(DATA EXTRACT begins)

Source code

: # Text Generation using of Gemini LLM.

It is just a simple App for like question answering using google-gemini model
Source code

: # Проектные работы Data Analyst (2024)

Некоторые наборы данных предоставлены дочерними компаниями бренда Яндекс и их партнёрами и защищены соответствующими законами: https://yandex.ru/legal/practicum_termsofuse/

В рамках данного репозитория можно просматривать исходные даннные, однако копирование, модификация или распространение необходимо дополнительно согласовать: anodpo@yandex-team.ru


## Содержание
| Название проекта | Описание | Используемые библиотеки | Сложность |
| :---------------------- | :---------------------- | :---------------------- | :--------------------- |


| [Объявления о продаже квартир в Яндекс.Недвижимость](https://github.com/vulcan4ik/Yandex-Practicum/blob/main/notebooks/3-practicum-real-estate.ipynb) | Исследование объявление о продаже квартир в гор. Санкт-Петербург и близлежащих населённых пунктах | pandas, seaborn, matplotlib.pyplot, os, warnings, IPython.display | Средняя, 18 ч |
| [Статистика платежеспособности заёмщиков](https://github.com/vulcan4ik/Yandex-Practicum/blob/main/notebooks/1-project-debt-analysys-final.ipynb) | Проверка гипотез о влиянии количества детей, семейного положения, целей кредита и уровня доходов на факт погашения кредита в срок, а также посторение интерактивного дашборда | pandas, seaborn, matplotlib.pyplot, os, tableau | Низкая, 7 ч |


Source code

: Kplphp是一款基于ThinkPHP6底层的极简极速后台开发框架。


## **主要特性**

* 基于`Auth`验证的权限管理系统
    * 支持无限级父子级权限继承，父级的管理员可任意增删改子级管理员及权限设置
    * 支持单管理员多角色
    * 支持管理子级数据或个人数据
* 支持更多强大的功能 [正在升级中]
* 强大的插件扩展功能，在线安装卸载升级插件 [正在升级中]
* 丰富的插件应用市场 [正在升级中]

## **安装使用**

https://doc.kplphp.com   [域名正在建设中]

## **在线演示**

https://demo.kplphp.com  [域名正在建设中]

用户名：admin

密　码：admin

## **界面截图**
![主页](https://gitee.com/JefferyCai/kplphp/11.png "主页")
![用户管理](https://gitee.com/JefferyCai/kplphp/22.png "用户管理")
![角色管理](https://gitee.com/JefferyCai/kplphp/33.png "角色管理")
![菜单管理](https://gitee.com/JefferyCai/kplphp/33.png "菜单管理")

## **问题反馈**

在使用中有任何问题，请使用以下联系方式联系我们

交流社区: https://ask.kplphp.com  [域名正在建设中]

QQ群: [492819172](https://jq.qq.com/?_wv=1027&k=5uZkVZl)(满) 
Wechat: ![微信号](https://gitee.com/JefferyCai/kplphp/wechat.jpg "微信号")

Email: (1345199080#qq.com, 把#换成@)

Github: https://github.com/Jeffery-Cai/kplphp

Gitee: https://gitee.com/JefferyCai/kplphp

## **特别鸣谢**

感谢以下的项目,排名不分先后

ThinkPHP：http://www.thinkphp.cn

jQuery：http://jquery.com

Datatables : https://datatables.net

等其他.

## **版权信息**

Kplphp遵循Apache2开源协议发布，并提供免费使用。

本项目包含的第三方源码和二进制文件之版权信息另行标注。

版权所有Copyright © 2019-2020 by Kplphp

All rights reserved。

(DATA EXTRACT ends)

→ **PROBLEM STATEMENT**
For the string "blob", work out how many lines of the entries contain it and reply with that number alone.

→ **SOLUTION TO THE PROBLEM**
2